Extracted data entries:
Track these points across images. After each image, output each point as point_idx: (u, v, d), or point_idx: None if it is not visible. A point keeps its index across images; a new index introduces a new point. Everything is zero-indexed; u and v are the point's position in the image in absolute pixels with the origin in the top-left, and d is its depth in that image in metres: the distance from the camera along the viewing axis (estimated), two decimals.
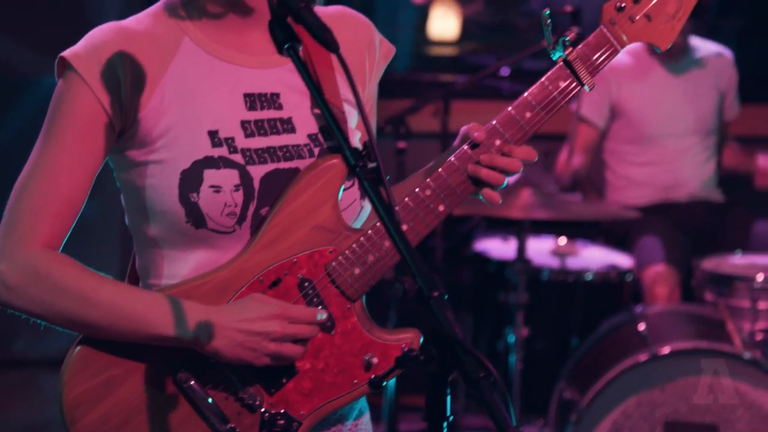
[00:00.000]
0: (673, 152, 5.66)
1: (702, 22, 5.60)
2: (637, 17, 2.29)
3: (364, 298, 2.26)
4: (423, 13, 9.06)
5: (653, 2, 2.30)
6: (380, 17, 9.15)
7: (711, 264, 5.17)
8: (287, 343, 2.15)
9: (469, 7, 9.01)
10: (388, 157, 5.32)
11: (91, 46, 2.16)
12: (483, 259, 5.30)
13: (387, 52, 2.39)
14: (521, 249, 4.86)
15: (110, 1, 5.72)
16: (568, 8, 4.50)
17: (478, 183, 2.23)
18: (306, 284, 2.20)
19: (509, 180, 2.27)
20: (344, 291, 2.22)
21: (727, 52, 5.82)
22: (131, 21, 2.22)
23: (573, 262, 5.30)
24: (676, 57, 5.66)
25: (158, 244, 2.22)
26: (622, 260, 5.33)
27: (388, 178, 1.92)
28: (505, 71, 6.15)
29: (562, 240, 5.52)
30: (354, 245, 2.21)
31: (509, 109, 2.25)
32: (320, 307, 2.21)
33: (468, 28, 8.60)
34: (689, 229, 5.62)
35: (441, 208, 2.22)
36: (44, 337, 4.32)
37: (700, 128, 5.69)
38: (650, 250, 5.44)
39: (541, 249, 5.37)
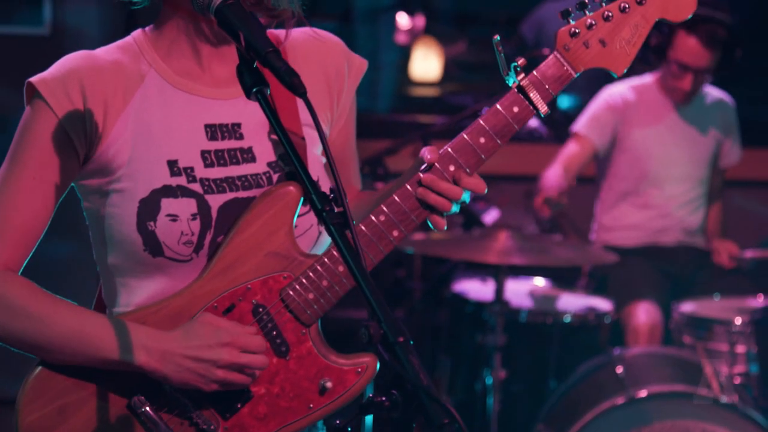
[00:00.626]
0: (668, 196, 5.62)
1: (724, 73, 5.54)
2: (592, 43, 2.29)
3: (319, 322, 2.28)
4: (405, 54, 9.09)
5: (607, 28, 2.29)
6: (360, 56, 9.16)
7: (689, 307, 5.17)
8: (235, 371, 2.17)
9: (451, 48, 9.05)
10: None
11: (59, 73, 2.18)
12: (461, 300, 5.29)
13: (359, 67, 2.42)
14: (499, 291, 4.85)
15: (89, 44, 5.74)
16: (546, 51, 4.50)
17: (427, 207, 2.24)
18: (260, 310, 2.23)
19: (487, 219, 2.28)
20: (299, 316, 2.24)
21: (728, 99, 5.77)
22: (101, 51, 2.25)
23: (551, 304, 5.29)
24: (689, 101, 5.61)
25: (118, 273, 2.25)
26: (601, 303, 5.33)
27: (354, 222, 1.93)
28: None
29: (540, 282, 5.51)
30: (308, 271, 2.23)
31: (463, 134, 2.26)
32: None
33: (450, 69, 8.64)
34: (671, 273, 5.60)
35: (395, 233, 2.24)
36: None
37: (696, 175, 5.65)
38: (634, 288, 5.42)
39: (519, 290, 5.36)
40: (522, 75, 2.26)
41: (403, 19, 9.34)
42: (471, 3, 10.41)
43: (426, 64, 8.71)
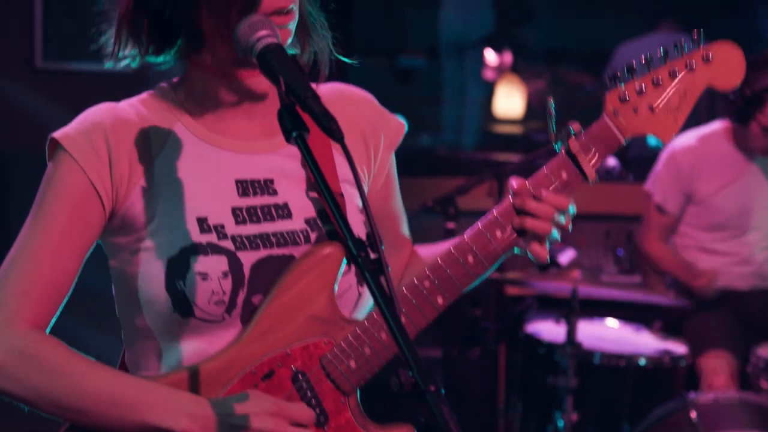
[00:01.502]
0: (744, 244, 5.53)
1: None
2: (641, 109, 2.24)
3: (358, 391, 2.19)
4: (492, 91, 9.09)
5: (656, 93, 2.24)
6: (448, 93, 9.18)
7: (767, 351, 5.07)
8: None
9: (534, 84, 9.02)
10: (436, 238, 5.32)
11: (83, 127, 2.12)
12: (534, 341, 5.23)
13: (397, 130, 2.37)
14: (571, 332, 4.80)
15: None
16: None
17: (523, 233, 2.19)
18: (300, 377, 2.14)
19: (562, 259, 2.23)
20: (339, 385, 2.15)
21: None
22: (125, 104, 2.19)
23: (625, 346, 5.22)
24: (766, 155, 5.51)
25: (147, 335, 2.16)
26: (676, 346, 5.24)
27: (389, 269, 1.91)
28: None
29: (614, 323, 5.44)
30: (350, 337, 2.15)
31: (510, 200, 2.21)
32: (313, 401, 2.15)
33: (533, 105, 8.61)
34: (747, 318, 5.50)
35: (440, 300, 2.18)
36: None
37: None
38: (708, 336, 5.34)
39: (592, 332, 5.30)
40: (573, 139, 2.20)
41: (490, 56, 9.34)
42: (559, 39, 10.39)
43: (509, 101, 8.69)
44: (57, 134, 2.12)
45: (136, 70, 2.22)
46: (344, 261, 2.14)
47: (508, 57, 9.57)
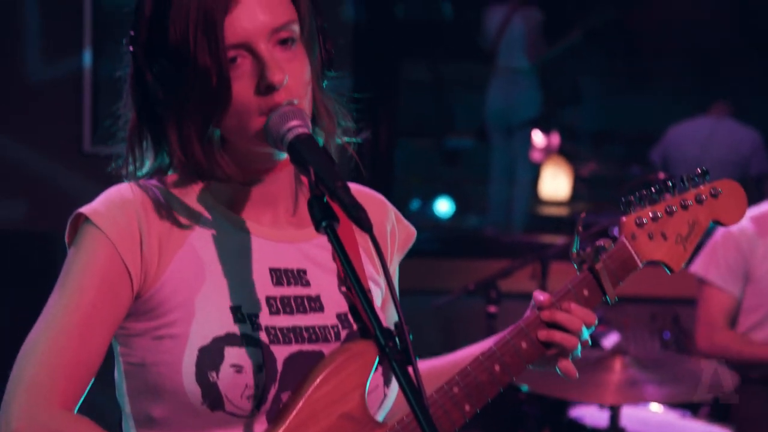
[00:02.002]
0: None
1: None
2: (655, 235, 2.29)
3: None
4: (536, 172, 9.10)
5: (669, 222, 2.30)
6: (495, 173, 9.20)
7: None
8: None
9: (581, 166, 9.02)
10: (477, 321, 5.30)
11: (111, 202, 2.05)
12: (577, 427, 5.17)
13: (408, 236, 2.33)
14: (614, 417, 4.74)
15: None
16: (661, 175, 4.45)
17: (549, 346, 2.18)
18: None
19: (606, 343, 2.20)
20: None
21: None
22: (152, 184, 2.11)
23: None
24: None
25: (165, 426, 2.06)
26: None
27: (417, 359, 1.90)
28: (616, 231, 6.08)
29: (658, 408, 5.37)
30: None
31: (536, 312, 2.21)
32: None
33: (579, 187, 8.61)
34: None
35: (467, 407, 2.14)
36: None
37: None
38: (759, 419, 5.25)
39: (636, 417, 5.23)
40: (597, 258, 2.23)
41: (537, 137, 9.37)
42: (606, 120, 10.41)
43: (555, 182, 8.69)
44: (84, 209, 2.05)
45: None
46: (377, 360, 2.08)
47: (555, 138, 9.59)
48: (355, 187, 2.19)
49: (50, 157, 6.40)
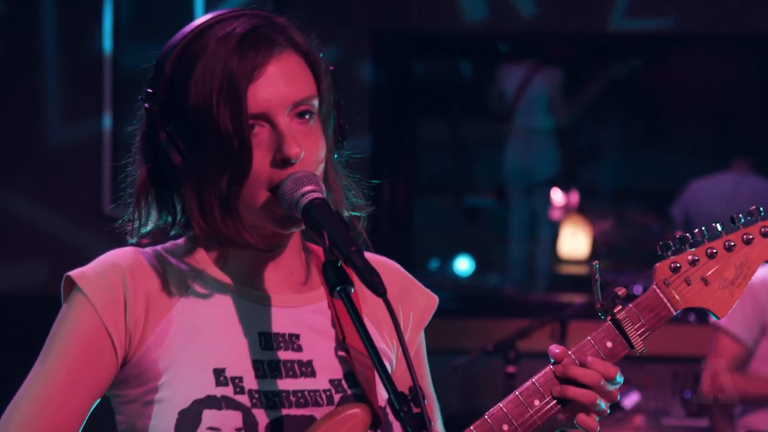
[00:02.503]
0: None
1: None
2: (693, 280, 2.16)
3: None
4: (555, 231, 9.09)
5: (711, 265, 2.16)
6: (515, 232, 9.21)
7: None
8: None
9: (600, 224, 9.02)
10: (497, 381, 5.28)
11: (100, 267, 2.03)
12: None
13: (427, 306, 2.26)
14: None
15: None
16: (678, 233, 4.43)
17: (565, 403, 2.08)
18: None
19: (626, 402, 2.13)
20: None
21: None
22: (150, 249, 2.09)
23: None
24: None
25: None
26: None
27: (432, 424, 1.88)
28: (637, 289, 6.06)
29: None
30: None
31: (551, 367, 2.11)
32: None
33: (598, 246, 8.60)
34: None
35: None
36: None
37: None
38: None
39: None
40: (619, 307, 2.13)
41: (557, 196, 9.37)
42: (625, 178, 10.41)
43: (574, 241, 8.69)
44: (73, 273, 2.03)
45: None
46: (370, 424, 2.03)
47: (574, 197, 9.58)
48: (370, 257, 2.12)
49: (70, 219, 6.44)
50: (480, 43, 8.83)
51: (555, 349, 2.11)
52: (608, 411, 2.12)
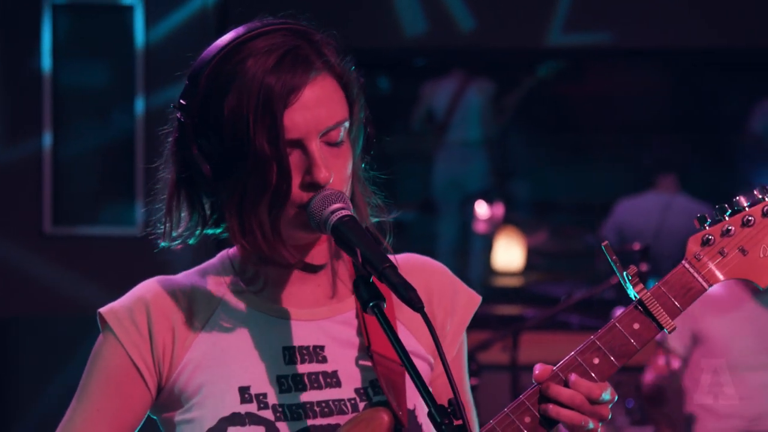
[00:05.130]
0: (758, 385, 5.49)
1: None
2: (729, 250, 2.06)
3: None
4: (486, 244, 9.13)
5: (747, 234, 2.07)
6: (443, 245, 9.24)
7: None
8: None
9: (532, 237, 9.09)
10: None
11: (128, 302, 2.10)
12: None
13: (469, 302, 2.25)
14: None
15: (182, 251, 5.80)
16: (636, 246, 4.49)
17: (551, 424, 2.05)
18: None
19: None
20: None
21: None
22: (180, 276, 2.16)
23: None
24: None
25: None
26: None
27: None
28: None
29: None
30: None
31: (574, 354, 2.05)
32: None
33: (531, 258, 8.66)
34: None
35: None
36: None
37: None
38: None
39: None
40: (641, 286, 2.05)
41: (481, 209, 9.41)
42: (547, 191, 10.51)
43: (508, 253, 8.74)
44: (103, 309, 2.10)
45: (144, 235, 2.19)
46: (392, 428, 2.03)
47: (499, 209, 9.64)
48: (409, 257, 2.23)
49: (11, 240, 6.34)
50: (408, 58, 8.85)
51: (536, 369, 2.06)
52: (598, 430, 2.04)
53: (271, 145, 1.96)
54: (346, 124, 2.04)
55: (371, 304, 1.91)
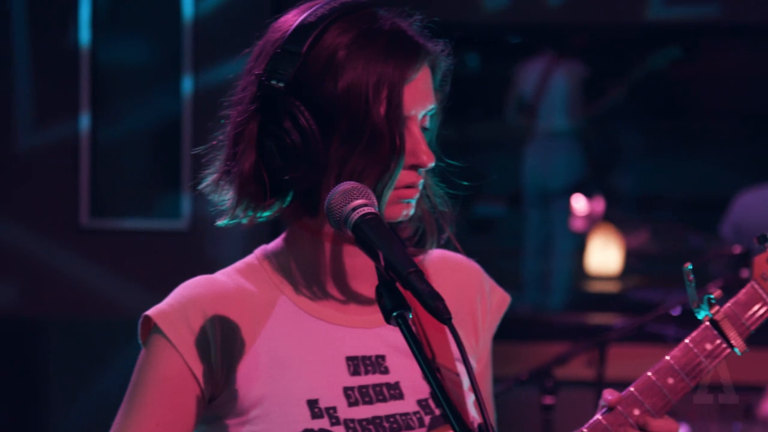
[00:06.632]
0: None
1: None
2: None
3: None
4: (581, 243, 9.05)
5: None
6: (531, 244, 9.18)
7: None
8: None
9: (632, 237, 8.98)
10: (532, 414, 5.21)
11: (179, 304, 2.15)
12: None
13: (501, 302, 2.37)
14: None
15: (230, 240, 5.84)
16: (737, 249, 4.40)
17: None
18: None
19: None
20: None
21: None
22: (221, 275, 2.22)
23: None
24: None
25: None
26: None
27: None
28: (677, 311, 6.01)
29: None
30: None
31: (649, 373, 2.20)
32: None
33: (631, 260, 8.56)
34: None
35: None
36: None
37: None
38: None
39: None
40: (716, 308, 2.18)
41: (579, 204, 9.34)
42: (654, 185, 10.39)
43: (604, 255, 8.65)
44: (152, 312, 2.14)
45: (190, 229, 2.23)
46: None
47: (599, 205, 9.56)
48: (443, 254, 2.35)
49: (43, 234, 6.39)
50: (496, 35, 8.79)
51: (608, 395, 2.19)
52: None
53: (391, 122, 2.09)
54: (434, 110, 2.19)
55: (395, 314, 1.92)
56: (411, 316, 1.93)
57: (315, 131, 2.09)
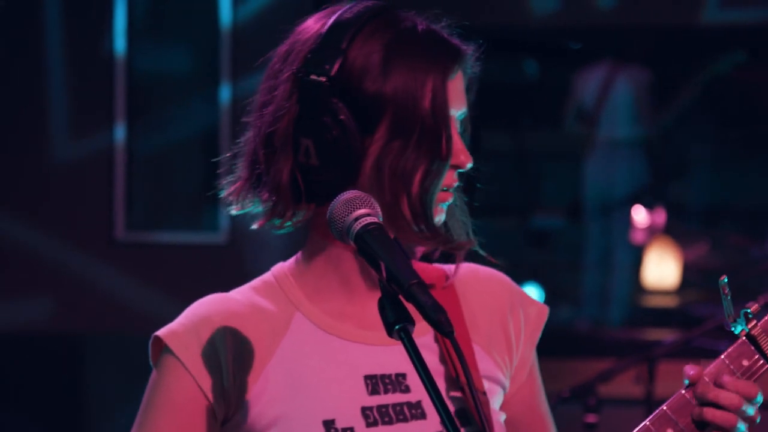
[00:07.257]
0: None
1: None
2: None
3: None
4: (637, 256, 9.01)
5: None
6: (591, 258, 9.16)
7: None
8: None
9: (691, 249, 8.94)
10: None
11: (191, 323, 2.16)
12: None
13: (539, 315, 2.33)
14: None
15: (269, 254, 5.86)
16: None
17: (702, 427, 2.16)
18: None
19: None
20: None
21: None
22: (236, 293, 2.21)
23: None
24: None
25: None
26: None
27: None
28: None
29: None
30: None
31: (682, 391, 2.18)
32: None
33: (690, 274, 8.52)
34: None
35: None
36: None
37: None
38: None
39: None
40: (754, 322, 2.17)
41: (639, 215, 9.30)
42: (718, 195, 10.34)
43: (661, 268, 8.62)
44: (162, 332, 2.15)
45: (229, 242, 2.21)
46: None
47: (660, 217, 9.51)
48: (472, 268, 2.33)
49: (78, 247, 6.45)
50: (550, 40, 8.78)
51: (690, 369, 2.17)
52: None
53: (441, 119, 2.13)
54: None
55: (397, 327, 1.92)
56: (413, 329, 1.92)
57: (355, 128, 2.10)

WHAT THIS TASK INVOLVES:
Each line above starting at the one holding "51: (555, 349, 2.11)" and ending at the one holding "55: (371, 304, 1.91)" should be set down exactly as it stands, both ends included, with no pictures.

SOLUTION BELOW:
51: (555, 349, 2.11)
52: (608, 411, 2.12)
[00:05.130]
0: (758, 385, 5.49)
1: None
2: (729, 250, 2.06)
3: None
4: (486, 244, 9.13)
5: (747, 234, 2.07)
6: (443, 245, 9.24)
7: None
8: None
9: (532, 237, 9.09)
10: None
11: (128, 302, 2.10)
12: None
13: (469, 302, 2.25)
14: None
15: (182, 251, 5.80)
16: (636, 246, 4.49)
17: (551, 424, 2.05)
18: None
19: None
20: None
21: None
22: (180, 276, 2.16)
23: None
24: None
25: None
26: None
27: None
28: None
29: None
30: None
31: (574, 354, 2.05)
32: None
33: (531, 258, 8.66)
34: None
35: None
36: None
37: None
38: None
39: None
40: (641, 286, 2.05)
41: (481, 209, 9.41)
42: (547, 191, 10.51)
43: (508, 253, 8.74)
44: (103, 309, 2.10)
45: (144, 235, 2.19)
46: (392, 428, 2.03)
47: (499, 209, 9.64)
48: (409, 257, 2.23)
49: (11, 240, 6.34)
50: (408, 58, 8.85)
51: (536, 369, 2.06)
52: (598, 430, 2.04)
53: (271, 145, 1.96)
54: (346, 124, 2.04)
55: (371, 304, 1.91)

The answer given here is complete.